▸ À faire 1: Relevez toutes les expressions placées entre guillemets dans le texte extrait.

▸ Texte extrait:
===

Kristen Dehlholm: «Mon travail est de créer de l’espace pour la musique»
Elle développe dans cette « Troïka » son sens de la captation des espaces et aide les interprètes à montrer ce qu’ils ont en eux.

Dans le monde de la scène européenne, Kirsten Dehlholm est un cas à part. Issue du monde des arts plastiques, cette artiste danoise a travaillé dans le monde du happening et, à partir de là, a développé une approche de l’aventure scénique basée sur une recherche instantanée de la réalité scénique en fonction du vécu de ses protagonistes qu’elle associe en même temps à une série de propositions esthétiques (scénographie, lumières). Elle a rassemblé autour d’elle dans Hotel Pro Froma une série de fidèles auxquels viennent s’ajouter au fil des besoins d’un spectacle d’autres artistes-artisans. Une démarche d’une rare originalité où le résultat final demeure quelque chose de tout à fait inimaginable au début du travail. Rarement, la notion de « work in progress » aura été autant d’actualité.

===

▸ À faire 2: Mettez, s'il vous plaît, dans un tableau Markdown les lignes des données, depuis la première jusqu'à celle contenant "Is it true that" incluse, sans les lignes vides. Utilisez deux colonnes, n et Ligne.

===

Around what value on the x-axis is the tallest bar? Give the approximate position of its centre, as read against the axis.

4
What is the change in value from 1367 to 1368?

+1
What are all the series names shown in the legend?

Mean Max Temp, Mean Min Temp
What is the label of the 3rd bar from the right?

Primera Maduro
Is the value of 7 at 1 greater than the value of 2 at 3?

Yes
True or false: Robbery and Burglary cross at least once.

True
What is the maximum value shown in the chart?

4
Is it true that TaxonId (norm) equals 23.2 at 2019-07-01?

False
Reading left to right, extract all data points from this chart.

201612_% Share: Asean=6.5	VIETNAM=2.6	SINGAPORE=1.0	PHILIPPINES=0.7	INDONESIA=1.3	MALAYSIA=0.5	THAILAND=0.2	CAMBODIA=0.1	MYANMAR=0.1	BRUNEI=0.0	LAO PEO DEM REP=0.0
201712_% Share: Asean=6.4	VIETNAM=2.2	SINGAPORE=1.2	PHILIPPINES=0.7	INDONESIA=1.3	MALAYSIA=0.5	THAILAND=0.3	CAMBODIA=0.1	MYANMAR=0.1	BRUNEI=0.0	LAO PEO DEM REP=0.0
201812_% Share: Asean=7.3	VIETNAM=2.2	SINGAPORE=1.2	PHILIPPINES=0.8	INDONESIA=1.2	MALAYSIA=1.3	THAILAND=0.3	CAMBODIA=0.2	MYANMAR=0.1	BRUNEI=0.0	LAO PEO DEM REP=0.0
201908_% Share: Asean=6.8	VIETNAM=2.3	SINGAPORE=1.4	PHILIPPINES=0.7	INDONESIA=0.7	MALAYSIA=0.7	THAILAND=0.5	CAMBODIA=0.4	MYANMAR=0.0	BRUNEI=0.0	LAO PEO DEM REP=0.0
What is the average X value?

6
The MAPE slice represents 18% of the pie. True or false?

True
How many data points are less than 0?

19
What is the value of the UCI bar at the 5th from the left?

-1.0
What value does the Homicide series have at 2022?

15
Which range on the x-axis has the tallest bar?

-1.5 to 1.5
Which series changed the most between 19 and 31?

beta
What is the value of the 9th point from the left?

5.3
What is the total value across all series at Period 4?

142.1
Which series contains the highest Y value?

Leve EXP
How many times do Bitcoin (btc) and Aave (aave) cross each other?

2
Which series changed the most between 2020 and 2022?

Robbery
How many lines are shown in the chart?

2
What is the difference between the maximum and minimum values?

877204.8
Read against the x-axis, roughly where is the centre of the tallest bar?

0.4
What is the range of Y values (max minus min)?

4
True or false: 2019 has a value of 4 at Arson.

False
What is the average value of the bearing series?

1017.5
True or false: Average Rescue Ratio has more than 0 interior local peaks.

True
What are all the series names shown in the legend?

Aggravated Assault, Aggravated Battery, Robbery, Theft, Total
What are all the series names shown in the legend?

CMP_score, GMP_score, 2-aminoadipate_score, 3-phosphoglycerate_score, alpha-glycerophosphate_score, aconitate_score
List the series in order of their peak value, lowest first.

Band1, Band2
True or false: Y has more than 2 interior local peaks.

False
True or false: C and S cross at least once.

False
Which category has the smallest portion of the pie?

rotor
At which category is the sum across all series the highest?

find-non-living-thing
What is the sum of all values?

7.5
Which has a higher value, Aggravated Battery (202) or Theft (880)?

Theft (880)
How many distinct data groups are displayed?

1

===

▸ Réponse 1:
- Mon travail est de créer de l'espace pour la musique
- Troïka
- work in progress

▸ Réponse 2:
| n | Ligne |
|---|---|
| 1 | Around what value on the x-axis is the tallest bar? Give the approximate position of its centre, as read against the axis. |
| 2 | 4 |
| 3 | What is the change in value from 1367 to 1368? |
| 4 | +1 |
| 5 | What are all the series names shown in the legend? |
| 6 | Mean Max Temp, Mean Min Temp |
| 7 | What is the label of the 3rd bar from the right? |
| 8 | Primera Maduro |
| 9 | Is the value of 7 at 1 greater than the value of 2 at 3? |
| 10 | Yes |
| 11 | True or false: Robbery and Burglary cross at least once. |
| 12 | True |
| 13 | What is the maximum value shown in the chart? |
| 14 | 4 |
| 15 | Is it true that TaxonId (norm) equals 23.2 at 2019-07-01? |